Author: Long Yue
Source: Wall Street News
The sharper the market rallies, the harder it becomes to find reasons for a decline — but the risks have not disappeared; they are merely hidden deeper.
On May 14, Bloomberg market analyst Jon-Patrick Barnert pointed out in an article that while the current U.S. stock market rally has surged significantly, the cost and timing for shorting remain difficult to gauge. More troublingly, even the question of "what the most compelling reason to short is" has become blurry.
The core contradiction of this rally is: positioning has become extremely crowded, yet the fundamental narrative — especially AI — continues to support market sentiment. Between these two, which will crack first?
Positioning: The Market is Approaching "Max Long"
From a pure price action perspective, signals for a pullback are already quite evident.
The S&P 500's six-week winning streak is not only one of the longest such runs in over 70 years, but the magnitude of gains also ranks among the strongest in history. Barnert stated that "taking a breather" would be perfectly normal for this market.
Goldman Sachs's Risk Appetite Indicator has risen back to 1, the first time since the beginning of the year. It is extremely rare for this indicator to exceed 1, and historically, it has often signaled a potential pullback. The last time it breached this threshold was in 2021, after which the market entered a bear phase.
Looking at the hottest thematic stocks, Barnert describes a market where "everything is overbought," with some of the most popular sectors reaching extreme overbought levels. Combined with mechanical fund inflows — which currently appear to be at or near maximum long positioning — the overall picture is: limited upside, and significant potential pressure from positioning resets.

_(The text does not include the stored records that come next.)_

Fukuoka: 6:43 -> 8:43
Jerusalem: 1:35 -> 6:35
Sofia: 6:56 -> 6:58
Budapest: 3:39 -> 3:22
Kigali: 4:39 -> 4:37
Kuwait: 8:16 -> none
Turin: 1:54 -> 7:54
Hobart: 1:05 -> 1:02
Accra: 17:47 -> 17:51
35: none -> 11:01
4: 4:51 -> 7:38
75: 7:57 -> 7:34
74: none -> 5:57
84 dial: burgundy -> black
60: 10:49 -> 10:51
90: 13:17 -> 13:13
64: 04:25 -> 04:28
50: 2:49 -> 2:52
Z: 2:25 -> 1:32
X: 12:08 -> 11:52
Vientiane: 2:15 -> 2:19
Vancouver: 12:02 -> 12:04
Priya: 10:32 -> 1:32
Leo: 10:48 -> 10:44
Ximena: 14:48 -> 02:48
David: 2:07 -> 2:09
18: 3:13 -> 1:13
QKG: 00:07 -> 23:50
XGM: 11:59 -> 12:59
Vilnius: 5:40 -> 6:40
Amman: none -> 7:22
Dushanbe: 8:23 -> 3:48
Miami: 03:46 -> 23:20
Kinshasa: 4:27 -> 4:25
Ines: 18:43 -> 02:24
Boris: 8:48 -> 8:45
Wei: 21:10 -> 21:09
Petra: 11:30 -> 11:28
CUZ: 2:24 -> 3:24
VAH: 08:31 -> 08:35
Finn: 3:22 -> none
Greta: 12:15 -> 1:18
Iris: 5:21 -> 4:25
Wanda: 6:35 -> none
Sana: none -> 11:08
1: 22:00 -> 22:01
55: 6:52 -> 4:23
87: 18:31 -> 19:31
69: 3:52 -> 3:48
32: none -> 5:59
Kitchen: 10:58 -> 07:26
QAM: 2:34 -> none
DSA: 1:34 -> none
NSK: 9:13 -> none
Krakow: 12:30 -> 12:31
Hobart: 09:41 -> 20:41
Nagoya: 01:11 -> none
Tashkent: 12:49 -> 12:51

However, shorting is not easy. Barnert points out that position adjustments can be completed within a single day, making the entry and exit timing for short trades extremely difficult to manage. If the market chooses to "decline slowly," volatility positions would quietly become ineffective in a mild environment. A more likely scenario is: overall sentiment remains bullish, and if short sellers are forced to cover their positions, it could trigger another round of short squeezes, pushing prices higher and faster than anyone expected.
Fund flows in some popular ETFs have begun to show subtle shifts — leaning towards "locking in gains" rather than "chasing highs." But Barnert also admits this trend has persisted for weeks and has not yet had a material impact on market direction.
Narrative: Without AI, The Market is Nothing
If positioning is a technical vulnerability, the narrative level currently appears even more solid.
Barnert notes that there is currently a lack of clear signals triggering a fundamental bear market. Corporate earnings remain strong, inflation expectations have risen slightly but not to extreme levels. The market has digested the shocks of high oil prices and Middle East tensions, and the latest U.S. jobs data has alleviated recession fears. As for interest rate hike expectations, they are no longer a catalyst suppressing stocks.
But one issue cannot be ignored: the concentration of this rally has become highly focused on "the concentration itself."
Barnert points out that whether comparing the performance of indices with and without AI, or dissecting the sources of gains since March, the conclusion points in the same direction: without AI, this market's performance can only be described as "mediocre." More notably, the semiconductor sector alone contributed nearly 40% of the gains since March.
The market narrative surrounding AI has once again entered a "greed mode," a stage of pursuing unreasonable returns rather than rational, reasonable gains. The concerns widely discussed just months ago — whether AI computing costs can be offset by layoff savings, data center energy supply bottlenecks, AI pricing wars eroding profit margins, new competitors disrupting the landscape with lower costs, massive growth in capital expenditures while stock buybacks stall, AI security risks — now seem to have been collectively forgotten by the market.
The Risk of a "DeepSeek Moment" Repeat
Nomura Securities strategist Charlie McElligott issued the most direct warning on this matter.
He stated: "Given the current market structure and thematic overlap, if another fully-fledged, system-wide shock catalyst like a 'DeepSeek-style' event emerges one day, it could directly trigger a Nasdaq-level limit-down style of trade."
McElligott further noted that in such a scenario, semiconductor ETFs could easily drop 15% in a single day — because "the hypothetical reversal of reflexive, mechanical fund flows would create large-scale overshooting on the downside."
In other words, the very same mechanical fund flows (like CTA strategies, risk parity funds, etc.) that kept buying on the way up would, once triggered to reverse, become amplifiers accelerating the decline.
The AI bull market faces two major risks: one technical (overly crowded positioning), and one narrative-based (whether the AI story can hold). The former could trigger at any time; the latter, once broken, would deliver a deeper shock. Combined, they constitute the most noteworthy structural vulnerability in the current market.